PASSAGE PROVIDED:
======

[antlr-interest] Language-Neutral Actions

Mon Apr 18 04:10:50 PDT 2005

(I wasn't recommending the "@" notation - just an example from some old
parser generator...)

> What is the main purposes of action code in grammar? I think 
> it is 1. Tree building.

Not everyone writes trees. (I have yet to write one other than for my
compiler class, and that was with PCCTS and I did my own custom trees...)
My main uses of ANTLR:
* small expression parsers that are part of bigger tools, using action code
to perform evaluations
* xml readers, building som data structure (not ANTLR trees)

I think trees are useful if there are intermediate steps to perform, like
optimization, or you're writing something that has multiple language specs
but a common IR that you want to process. For anything else, I think its an
unnecessary middle structure.

[Now if "trees" could be any old JavaBean structure, as opposed to a fixed
AST interface definition, I'd be very interested, as you should be able to
build any data structure you want... But that's another concept...]

I usually have a "behavior" interface (a strategy) that has methods that are
called in the action code.

The only other code I typically have in actions is something to "gather"
stuff in loops. For example:

functionCall
  {
      List args = new ArrayList();
      Object arg;
  }
  : id:IDENT LPAREN
    ( arg=value { args.add(arg); } )*
    RPAREN
    { behavior.doFunctionCall(id, args); }
  ;

I could use the behavior to gather args (making it stateful):

functionCall
  {
      Object arg;
  }
  : id:IDENT LPAREN
    ( arg=value { behavior.addArg(arg); } )*
    RPAREN
    { behavior.doFunctionCall(id); }
  ;

then with the new support for named rule calls (I might be off on the
syntax):

functionCall
  : IDENT LPAREN
    ( value { behavior.addArg($value); } )*
    RPAREN
    { behavior.doFunctionCall($IDENT); }
  ;

and we could abstract it to have "behavior" implied:

options {
  languageNeutral=true;
}
....

functionCall
  : IDENT LPAREN
    ( value { addArg($value); } )*
    RPAREN
    { doFunctionCall($IDENT); }
  ;

though I'd like to do something cleaner with the list of values. It would be
cool to be able to somehow label a (...)* to indicate that we want to
capture it as a "list":

options {
  languageNeutral=true;
}
....

functionCall
  : IDENT LPAREN args:( value )* RPAREN
    { doFunctionCall($IDENT, args); }
  ;

or something like that. Nice and clean and readable ;)

> 2. Semantic predicates to handle difficult cases.
> (If I not miss something important) All other code should be 
> separated from grammar for better decomposition and easer maintenance.

Definitely -- there shouldn't be logic in there...

Later,
-- Scott

======

Page-level text extractions:
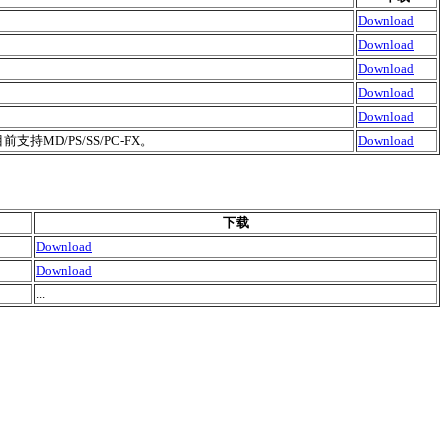
Download
Download
Download
Download
Download
持MD/PS/SS/PC-FX。
Download
下载
Download
Download
...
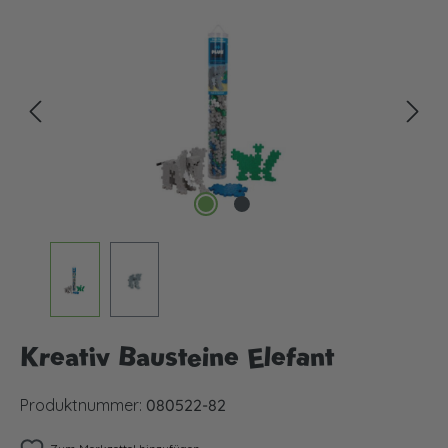
Bildergalerie überspringen
Kreativ Bausteine Elefant
Produktnummer:
080522-82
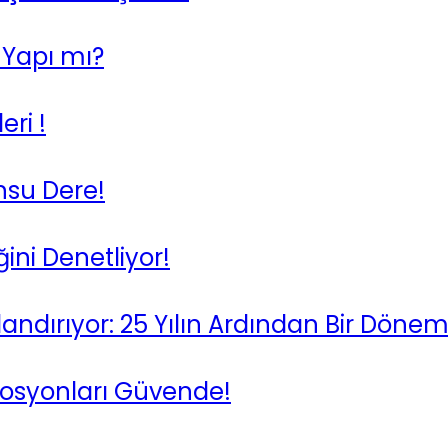
 Yapı mı?
ri !
nsu Dere!
ini Denetliyor!
andırıyor: 25 Yılın Ardından Bir Döne
 Losyonları Güvende!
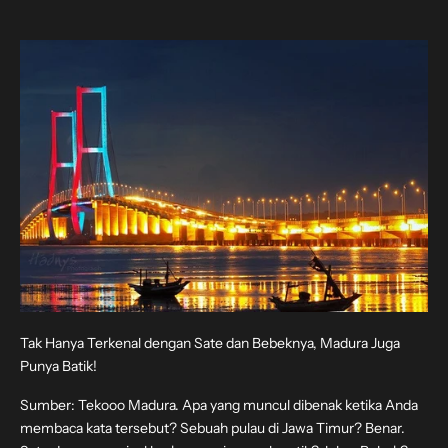
Tak Hanya Terkenal dengan Sate dan Bebeknya, Madura Juga
Punya Batik!
Sumber: Tekooo Madura. Apa yang muncul dibenak ketika Anda
membaca kata tersebut? Sebuah pulau di Jawa Timur? Benar.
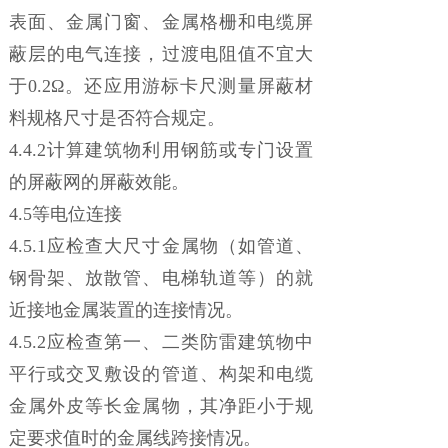
表面、金属门窗、金属格栅和电缆屏
蔽层的电气连接，过渡电阻值不宜大
于0.2Ω。还应用游标卡尺测量屏蔽材
料规格尺寸是否符合规定。
4.4.2计算建筑物利用钢筋或专门设置
的屏蔽网的屏蔽效能。
4.5等电位连接
4.5.1应检查大尺寸金属物（如管道、
钢骨架、放散管、电梯轨道等）的就
近接地金属装置的连接情况。
4.5.2应检查第一、二类防雷建筑物中
平行或交叉敷设的管道、构架和电缆
金属外皮等长金属物，其净距小于规
定要求值时的金属线跨接情况。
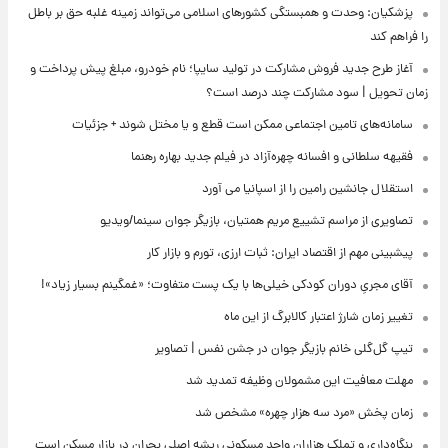
پزشکیان: وحدت و همبستگی کشورهای اسلامی می‌تواند زمینه غلبه حق بر باطل
را فراهم کند
آغاز طرح جدید فروش مشارکت در تولید سایپا؛ نام خودرو، مبلغ پیش پرداخت و
زمان تحویل | سود مشارکت چند درصد است؟
سامانه‌های تامین اجتماعی ممکن است قطع و یا مختل شوند + جزئیات
فقیهه سلطانی و افسانه چهره‌آزاد در فیلم جدید بهاره رهنما
استقلال جانشین رامین را از اسپانیا می آورد
تصاویری از مراسم تشییع مریم همتیان، بازیگر جوان سینما/ویدیو
پیشبینی مهم از اقتصاد ایران: ثبات ارزی، تورم و بازار کار
آقای مجریِ دوران کودکی خیلی‌ها با یک پست متفاوت؛ «غمگینم بسیار زیاد»!
تغییر زمان شارژ اعتبار کالابرگ از این ماه
تیپ گل‌گلی خانم بازیگر جوان در جشن نفس | تصاویر
مهلت معافیت این مشمولان وظیفه تمدید شد
زمان پخش «مرد سه هزار چهره» مشخص شد
بنگاه‌داری و تملک هزاران واحد مسکونی ریشه اصلی بحران در بازار مسکن است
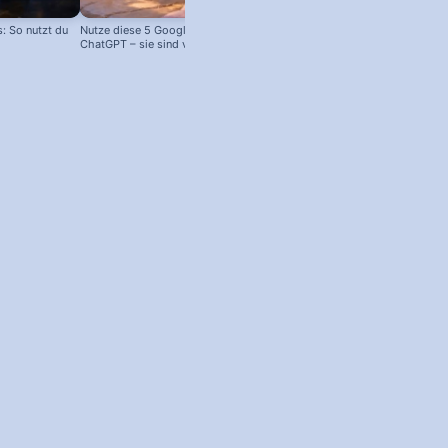
 So nutzt du
Nutze diese 5 Google Tools statt
ChatGPT – sie sind viel besser!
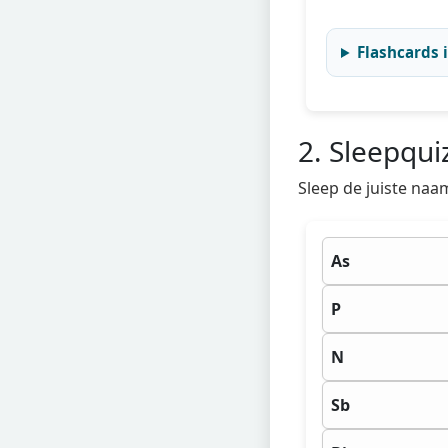
Flashcards
2. Sleepqui
Sleep de juiste naa
As
P
N
Sb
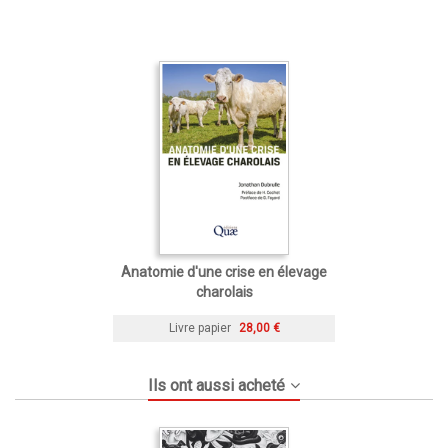
Anatomie d'une crise en élevage
charolais
Livre papier
28,00 €
Ils ont aussi acheté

======

WHAT YOU WILL DO:
(a) Answer these questions from the post on language-neutral actions:
(i) What are the writer's two main uses of ANTLR?
(ii) Which option setting appears in the example where "behavior" is implied?
(iii) In the first functionCall example, what call is made on behavior after RPAREN?
(b) Rewrite the paragraph of the post on language-neutral actions that begins "I think trees are useful" as a short bulleted list.

PER-TASK ANSWERS:
(a)
(i) Small expression parsers that are part of bigger tools, using action code to perform evaluations, and XML readers that build some data structure other than ANTLR trees.
(ii) languageNeutral=true
(iii) behavior.doFunctionCall(id, args);

(b)
- Trees are useful when there are intermediate steps to perform, such as optimization.
- Trees are also useful when several language specs share a common IR that needs processing.
- In other cases, a tree is an unnecessary middle structure.